In the entries below, begin at the line that has "16 Gazeley, Newell, Reynolds, and Rufrancos" and stop after the line that has "(685) | (980) |"; output those lines exactly, leaving out pictures.

[Data shown — start]

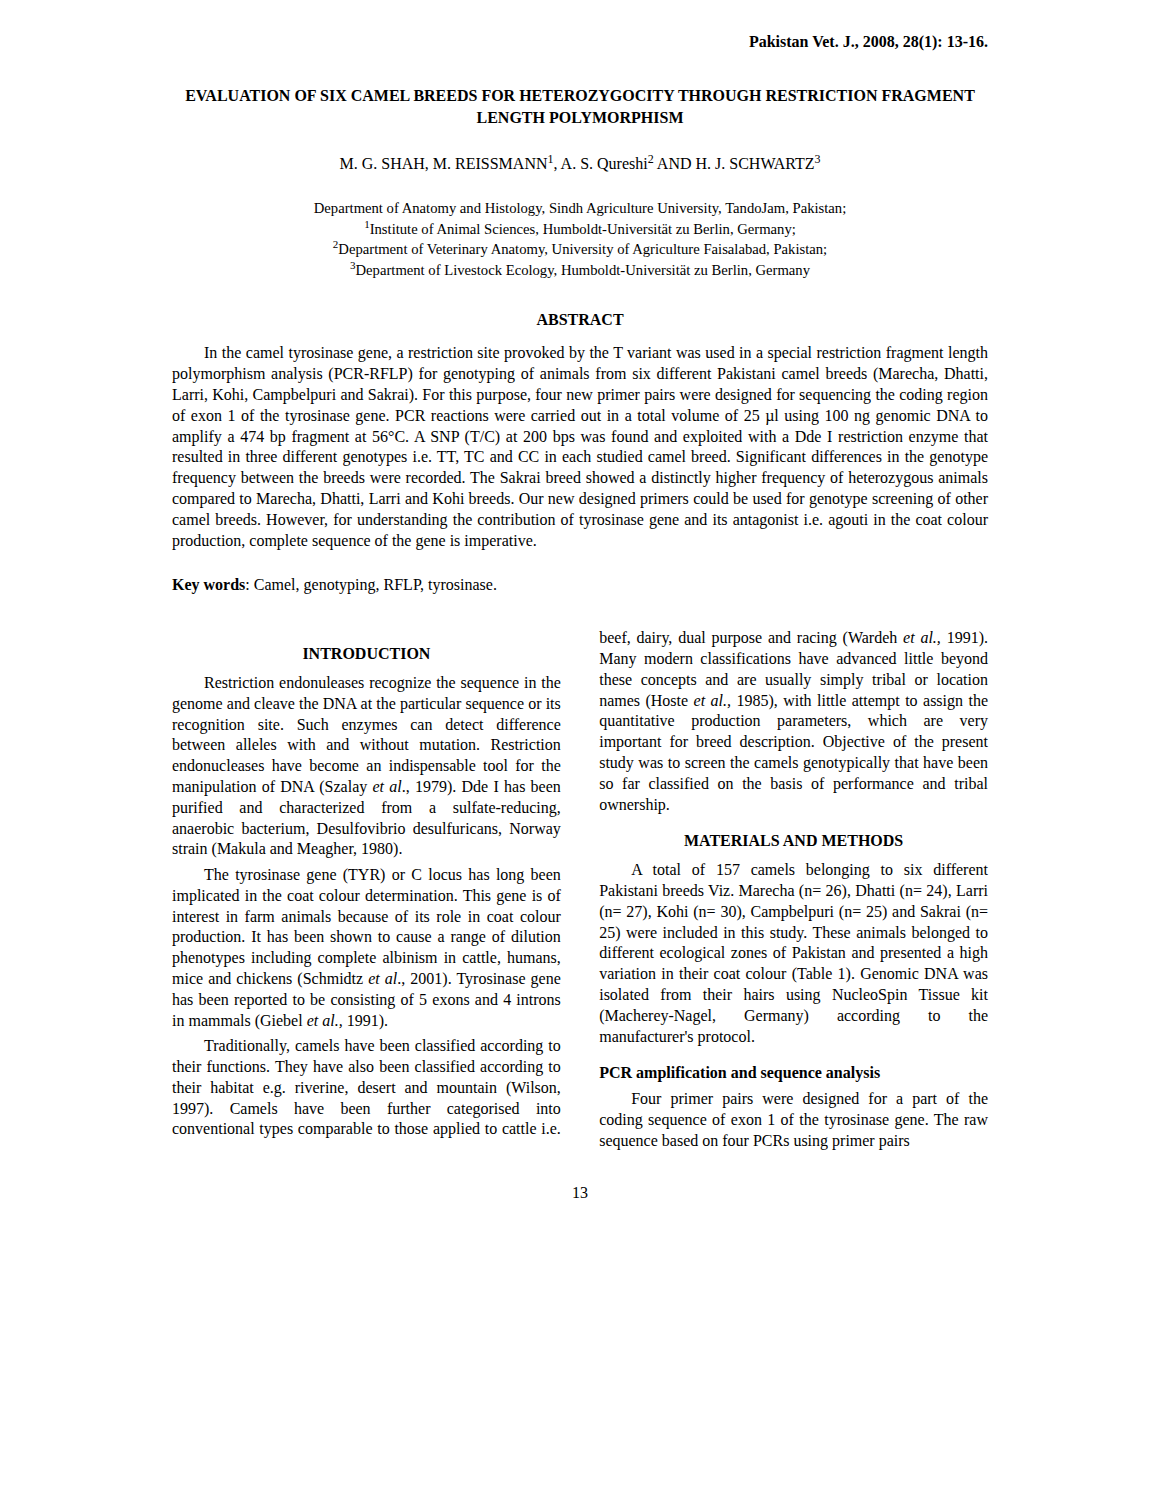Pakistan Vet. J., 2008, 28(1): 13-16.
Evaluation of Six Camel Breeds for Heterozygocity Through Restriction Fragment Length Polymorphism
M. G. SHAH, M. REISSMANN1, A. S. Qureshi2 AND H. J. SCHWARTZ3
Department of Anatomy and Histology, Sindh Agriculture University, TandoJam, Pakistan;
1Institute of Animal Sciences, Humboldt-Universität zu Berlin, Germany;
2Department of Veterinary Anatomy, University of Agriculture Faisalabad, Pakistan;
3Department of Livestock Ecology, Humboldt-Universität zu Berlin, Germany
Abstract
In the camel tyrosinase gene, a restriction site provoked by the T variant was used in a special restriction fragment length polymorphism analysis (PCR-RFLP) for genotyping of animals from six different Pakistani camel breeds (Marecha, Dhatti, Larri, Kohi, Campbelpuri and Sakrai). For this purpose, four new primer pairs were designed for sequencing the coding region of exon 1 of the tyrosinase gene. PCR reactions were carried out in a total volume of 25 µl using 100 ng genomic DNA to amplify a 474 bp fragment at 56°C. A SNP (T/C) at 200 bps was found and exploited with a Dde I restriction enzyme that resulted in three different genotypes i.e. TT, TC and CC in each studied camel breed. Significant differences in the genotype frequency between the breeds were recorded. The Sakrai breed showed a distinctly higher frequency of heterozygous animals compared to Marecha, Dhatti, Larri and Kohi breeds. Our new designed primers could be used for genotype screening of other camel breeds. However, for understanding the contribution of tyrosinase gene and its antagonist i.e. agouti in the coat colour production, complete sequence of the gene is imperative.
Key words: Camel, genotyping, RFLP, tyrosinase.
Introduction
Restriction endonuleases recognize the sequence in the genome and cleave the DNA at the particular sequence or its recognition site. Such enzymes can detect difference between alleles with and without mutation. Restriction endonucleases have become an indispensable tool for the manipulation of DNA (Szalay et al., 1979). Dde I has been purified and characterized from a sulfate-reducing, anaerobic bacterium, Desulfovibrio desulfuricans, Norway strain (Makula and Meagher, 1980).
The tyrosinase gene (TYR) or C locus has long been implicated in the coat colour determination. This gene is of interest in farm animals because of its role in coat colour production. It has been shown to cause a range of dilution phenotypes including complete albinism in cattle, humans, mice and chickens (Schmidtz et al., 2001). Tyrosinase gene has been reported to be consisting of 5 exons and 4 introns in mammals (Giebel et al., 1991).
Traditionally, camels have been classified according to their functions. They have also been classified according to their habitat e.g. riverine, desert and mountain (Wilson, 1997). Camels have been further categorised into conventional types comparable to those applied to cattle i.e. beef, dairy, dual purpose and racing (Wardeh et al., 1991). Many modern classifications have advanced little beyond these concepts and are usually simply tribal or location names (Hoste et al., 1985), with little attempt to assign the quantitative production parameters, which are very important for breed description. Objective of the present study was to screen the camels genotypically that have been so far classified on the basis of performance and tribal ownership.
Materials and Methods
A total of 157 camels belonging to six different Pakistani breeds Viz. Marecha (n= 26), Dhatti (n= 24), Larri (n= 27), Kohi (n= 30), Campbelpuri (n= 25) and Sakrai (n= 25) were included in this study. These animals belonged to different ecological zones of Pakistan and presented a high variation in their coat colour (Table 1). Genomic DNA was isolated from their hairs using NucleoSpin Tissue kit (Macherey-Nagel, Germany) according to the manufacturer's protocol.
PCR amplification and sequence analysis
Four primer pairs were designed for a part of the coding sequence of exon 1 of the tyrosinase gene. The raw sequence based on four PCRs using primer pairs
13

[Data shown — finish]
[Data shown — start]

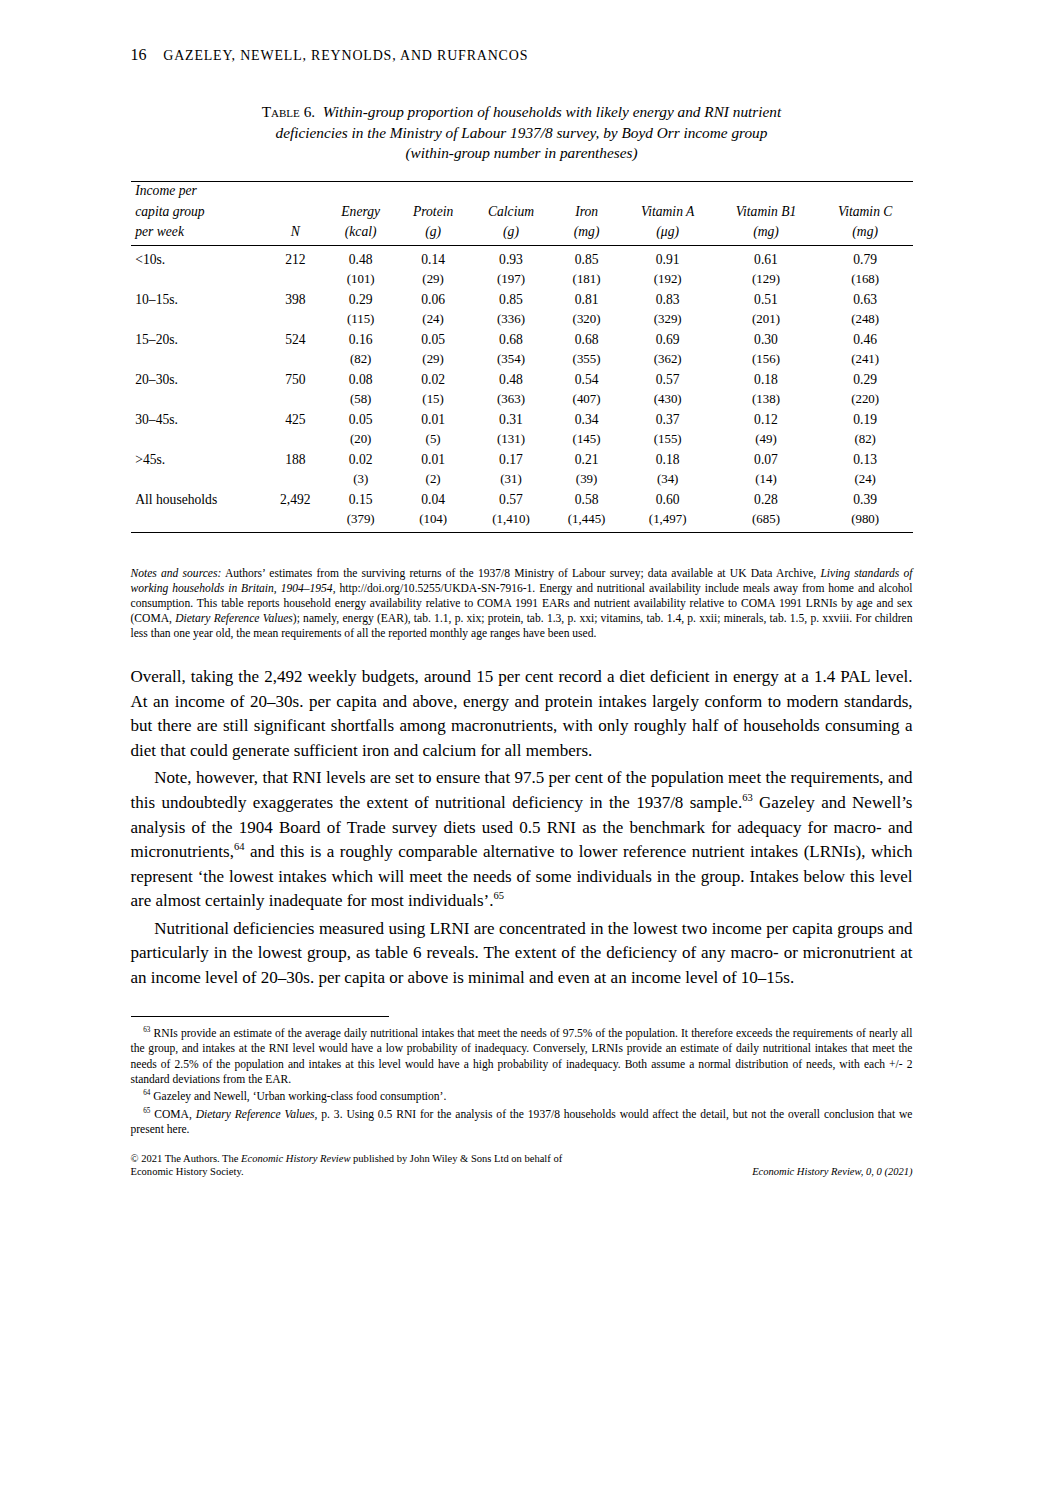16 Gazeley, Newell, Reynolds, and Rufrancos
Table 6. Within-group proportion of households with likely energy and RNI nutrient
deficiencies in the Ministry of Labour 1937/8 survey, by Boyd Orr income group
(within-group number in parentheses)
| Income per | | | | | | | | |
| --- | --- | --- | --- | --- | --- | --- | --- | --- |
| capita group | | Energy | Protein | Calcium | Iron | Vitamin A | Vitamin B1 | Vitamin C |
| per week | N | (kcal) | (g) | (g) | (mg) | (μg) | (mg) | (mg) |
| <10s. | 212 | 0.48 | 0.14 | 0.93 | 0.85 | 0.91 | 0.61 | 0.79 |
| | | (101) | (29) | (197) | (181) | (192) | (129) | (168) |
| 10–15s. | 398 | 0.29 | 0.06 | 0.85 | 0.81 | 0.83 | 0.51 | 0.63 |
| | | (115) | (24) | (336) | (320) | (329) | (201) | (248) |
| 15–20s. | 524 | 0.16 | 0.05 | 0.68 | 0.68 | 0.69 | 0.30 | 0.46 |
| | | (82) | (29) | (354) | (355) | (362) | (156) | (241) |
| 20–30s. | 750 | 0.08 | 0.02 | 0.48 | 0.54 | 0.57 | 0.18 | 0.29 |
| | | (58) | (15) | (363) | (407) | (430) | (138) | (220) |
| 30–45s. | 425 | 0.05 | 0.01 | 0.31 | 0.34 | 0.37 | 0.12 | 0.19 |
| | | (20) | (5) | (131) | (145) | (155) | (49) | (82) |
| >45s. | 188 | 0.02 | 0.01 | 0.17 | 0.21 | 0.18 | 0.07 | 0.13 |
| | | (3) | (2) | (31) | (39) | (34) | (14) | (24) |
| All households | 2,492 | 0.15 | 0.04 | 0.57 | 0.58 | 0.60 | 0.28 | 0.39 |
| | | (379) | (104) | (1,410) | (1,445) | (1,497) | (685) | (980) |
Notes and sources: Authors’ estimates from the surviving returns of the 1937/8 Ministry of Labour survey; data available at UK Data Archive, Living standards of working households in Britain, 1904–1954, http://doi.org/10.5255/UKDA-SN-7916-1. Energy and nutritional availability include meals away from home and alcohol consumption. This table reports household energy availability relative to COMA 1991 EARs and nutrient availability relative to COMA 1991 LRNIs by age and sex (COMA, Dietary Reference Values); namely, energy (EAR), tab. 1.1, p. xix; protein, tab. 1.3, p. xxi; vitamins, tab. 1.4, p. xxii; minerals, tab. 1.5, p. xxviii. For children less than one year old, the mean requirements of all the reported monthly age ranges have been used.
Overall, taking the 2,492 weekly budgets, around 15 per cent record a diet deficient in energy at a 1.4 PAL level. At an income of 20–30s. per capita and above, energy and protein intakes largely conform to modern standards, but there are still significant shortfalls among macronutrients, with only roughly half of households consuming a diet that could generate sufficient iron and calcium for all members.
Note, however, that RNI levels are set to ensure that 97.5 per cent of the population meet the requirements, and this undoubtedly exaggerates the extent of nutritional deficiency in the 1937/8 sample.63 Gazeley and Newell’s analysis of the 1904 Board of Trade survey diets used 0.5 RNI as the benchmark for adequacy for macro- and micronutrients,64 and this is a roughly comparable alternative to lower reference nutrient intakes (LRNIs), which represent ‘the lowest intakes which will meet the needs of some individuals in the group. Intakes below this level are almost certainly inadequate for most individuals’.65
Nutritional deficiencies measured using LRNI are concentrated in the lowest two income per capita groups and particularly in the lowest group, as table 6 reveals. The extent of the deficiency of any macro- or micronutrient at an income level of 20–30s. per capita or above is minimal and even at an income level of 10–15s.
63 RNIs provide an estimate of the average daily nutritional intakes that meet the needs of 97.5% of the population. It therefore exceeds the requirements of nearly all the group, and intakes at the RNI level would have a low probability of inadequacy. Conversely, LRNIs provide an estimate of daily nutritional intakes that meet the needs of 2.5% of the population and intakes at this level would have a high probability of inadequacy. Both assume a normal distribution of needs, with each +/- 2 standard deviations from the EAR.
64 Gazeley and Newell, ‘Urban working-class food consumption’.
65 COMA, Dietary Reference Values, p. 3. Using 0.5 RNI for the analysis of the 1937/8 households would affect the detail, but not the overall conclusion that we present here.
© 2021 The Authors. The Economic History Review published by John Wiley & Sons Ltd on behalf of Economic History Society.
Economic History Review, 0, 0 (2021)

[Data shown — finish]

(Solution below):
16 Gazeley, Newell, Reynolds, and Rufrancos
Table 6. Within-group proportion of households with likely energy and RNI nutrient
deficiencies in the Ministry of Labour 1937/8 survey, by Boyd Orr income group
(within-group number in parentheses)
| Income per | | | | | | | | |
| --- | --- | --- | --- | --- | --- | --- | --- | --- |
| capita group | | Energy | Protein | Calcium | Iron | Vitamin A | Vitamin B1 | Vitamin C |
| per week | N | (kcal) | (g) | (g) | (mg) | (μg) | (mg) | (mg) |
| <10s. | 212 | 0.48 | 0.14 | 0.93 | 0.85 | 0.91 | 0.61 | 0.79 |
| | | (101) | (29) | (197) | (181) | (192) | (129) | (168) |
| 10–15s. | 398 | 0.29 | 0.06 | 0.85 | 0.81 | 0.83 | 0.51 | 0.63 |
| | | (115) | (24) | (336) | (320) | (329) | (201) | (248) |
| 15–20s. | 524 | 0.16 | 0.05 | 0.68 | 0.68 | 0.69 | 0.30 | 0.46 |
| | | (82) | (29) | (354) | (355) | (362) | (156) | (241) |
| 20–30s. | 750 | 0.08 | 0.02 | 0.48 | 0.54 | 0.57 | 0.18 | 0.29 |
| | | (58) | (15) | (363) | (407) | (430) | (138) | (220) |
| 30–45s. | 425 | 0.05 | 0.01 | 0.31 | 0.34 | 0.37 | 0.12 | 0.19 |
| | | (20) | (5) | (131) | (145) | (155) | (49) | (82) |
| >45s. | 188 | 0.02 | 0.01 | 0.17 | 0.21 | 0.18 | 0.07 | 0.13 |
| | | (3) | (2) | (31) | (39) | (34) | (14) | (24) |
| All households | 2,492 | 0.15 | 0.04 | 0.57 | 0.58 | 0.60 | 0.28 | 0.39 |
| | | (379) | (104) | (1,410) | (1,445) | (1,497) | (685) | (980) |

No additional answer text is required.